● What the task requires
Continue the essay on the Chinese Communist Party and the Sinophone periphery from the point where it ends.

● Exercise text
------------------------------------------------------------------------
The CCP leadership knows that the Deng-era reforms have run their course. Already, the Party is spending enormous sums on “stability maintenance” and the systematic suppression of free cultural production at home, just as it is once again looking to overseas Chinese for new ideas about how to shore up its rule. But the Sinophone periphery's demonstrated power to make and un-make the political order on the Asian Mainland is also a source of ongoing fear for the Party, something that helps explain Beijing's ongoing strategic obsession with it. Indeed, the CCP's efforts to control the periphery and bring it to heel are well-known. But as the Party is learning right now on the streets of Hong Kong, this is neither simple nor is it easy.

Each of the peoples and places on the Sinophone periphery has had their own historical connection to the core and their own experience with modernity. Singapore and Hong Kong, for instance, were British colonies for a long time; as such, they absorbed the British political and economic tradition. Both of these overseas polities, along with the ROC that came to be established on Taiwan, also emerged as the modern custodians of Cultural China and of the Chinese Confucian political tradition, at a time when the PRC regime was bent on destroying it. It was within these polities that an alternative Chinese modernity to the one implemented by the CCP on the Mainland was been worked out.

Singapore is now independent and Hong Kong, since 1997, has been a unique part of the PRC. Nonetheless, a powerful pro-democracy movement, un-intimidated by Beijing’s threats, has taken hold in Hong Kong, a powerful reminder of Beijing's inability, for all its wealth and power, to win over hearts and minds. The courage shown by Hong Kong citizens in resisting the police state and standing for their basic rights to govern themselves is remarkable, especially given memories of the June 4 Massacre. These protests are reverberating across Sinophone Asia, and through this, the periphery is giving inspiration to the other peaceful, citizen-based movements on the Mainland initiated by people who also want free culture and the Rule of Law for themselves.
------------------------------------------------------------------------
● Input data
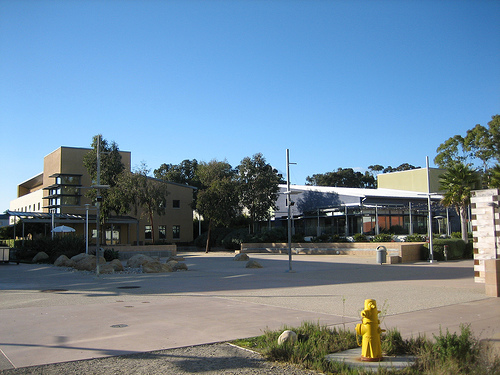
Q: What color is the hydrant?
------------------------------------------------------------------------
● Response to this task
Some in the CCP would prefer to take Singapore's one-party system as a model for the reform of the PRC, but this, too, presents problems for the Party. The particular governing arrangement that accounts for the success of the city-state is not readily implementable by the CCP on the much larger Asian Mainland. The problem is not simply one of scalability—a Singapore-style blend of modern openness and genuine Confucian accountability and service to others would, to be sure, bring vast improvements to the lives of those inside PRC, but such changes would also threaten the CCP’s pursuit of a monopoly on power. The Singapore government has little to fear from its citizenry’s cosmopolitan outlook and free commerce and cultural exchange with the wider world, whereas the CCP regime, because of its retrograde nature, is going to extraordinary lengths to try to control and restrict the cultural and economic relations between the Chinese core and the wider world.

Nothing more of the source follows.